◆ Materials provided:
——
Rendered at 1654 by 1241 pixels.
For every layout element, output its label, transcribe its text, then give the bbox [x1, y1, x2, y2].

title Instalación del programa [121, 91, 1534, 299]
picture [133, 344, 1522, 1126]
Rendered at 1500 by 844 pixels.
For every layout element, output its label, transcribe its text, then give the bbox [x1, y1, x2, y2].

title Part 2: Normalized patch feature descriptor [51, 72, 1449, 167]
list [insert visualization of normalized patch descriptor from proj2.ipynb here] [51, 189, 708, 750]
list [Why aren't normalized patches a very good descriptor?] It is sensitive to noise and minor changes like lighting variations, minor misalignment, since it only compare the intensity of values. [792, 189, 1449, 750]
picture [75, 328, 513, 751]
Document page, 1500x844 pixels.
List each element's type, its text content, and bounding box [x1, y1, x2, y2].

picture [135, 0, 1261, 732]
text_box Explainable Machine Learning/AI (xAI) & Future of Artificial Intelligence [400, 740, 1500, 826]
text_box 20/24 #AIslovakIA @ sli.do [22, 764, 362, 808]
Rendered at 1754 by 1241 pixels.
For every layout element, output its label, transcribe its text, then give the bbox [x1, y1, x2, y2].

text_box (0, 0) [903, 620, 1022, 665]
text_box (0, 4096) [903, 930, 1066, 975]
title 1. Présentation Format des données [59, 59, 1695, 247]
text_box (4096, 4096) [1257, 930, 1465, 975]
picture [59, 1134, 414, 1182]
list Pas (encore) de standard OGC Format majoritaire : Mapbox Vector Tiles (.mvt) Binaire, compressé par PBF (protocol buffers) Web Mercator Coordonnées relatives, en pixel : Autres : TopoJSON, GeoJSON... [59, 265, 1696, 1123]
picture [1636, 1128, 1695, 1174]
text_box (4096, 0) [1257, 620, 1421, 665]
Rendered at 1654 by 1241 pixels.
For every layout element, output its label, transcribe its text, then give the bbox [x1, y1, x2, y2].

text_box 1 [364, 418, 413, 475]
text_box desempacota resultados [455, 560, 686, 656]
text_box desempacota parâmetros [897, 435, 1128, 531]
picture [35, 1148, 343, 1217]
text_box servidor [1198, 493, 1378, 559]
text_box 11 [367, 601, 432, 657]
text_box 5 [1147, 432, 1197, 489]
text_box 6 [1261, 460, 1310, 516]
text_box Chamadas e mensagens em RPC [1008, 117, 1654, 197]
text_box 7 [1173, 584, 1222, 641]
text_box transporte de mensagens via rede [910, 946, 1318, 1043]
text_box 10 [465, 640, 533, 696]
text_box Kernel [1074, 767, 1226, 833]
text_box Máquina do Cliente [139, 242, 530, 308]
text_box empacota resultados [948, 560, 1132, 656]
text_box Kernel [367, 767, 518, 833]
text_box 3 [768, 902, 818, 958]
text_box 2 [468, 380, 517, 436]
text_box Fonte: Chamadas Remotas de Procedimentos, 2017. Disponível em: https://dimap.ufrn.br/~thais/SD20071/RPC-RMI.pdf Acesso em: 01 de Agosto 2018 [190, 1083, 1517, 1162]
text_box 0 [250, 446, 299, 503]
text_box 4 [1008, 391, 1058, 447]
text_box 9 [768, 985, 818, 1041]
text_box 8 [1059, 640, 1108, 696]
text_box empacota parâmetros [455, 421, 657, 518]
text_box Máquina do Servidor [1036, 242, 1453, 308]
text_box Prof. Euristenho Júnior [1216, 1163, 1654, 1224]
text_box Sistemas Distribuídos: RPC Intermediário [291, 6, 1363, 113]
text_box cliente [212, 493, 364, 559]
——
◆ Task to complete: Write out every line of the listing from its first line through the line holding "picture [75, 328, 513, 751]", inclusive, as the lines appear.

◆ Exercise response:
Rendered at 1654 by 1241 pixels.
For every layout element, output its label, transcribe its text, then give the bbox [x1, y1, x2, y2].

title Instalación del programa [121, 91, 1534, 299]
picture [133, 344, 1522, 1126]
Rendered at 1500 by 844 pixels.
For every layout element, output its label, transcribe its text, then give the bbox [x1, y1, x2, y2].

title Part 2: Normalized patch feature descriptor [51, 72, 1449, 167]
list [insert visualization of normalized patch descriptor from proj2.ipynb here] [51, 189, 708, 750]
list [Why aren't normalized patches a very good descriptor?] It is sensitive to noise and minor changes like lighting variations, minor misalignment, since it only compare the intensity of values. [792, 189, 1449, 750]
picture [75, 328, 513, 751]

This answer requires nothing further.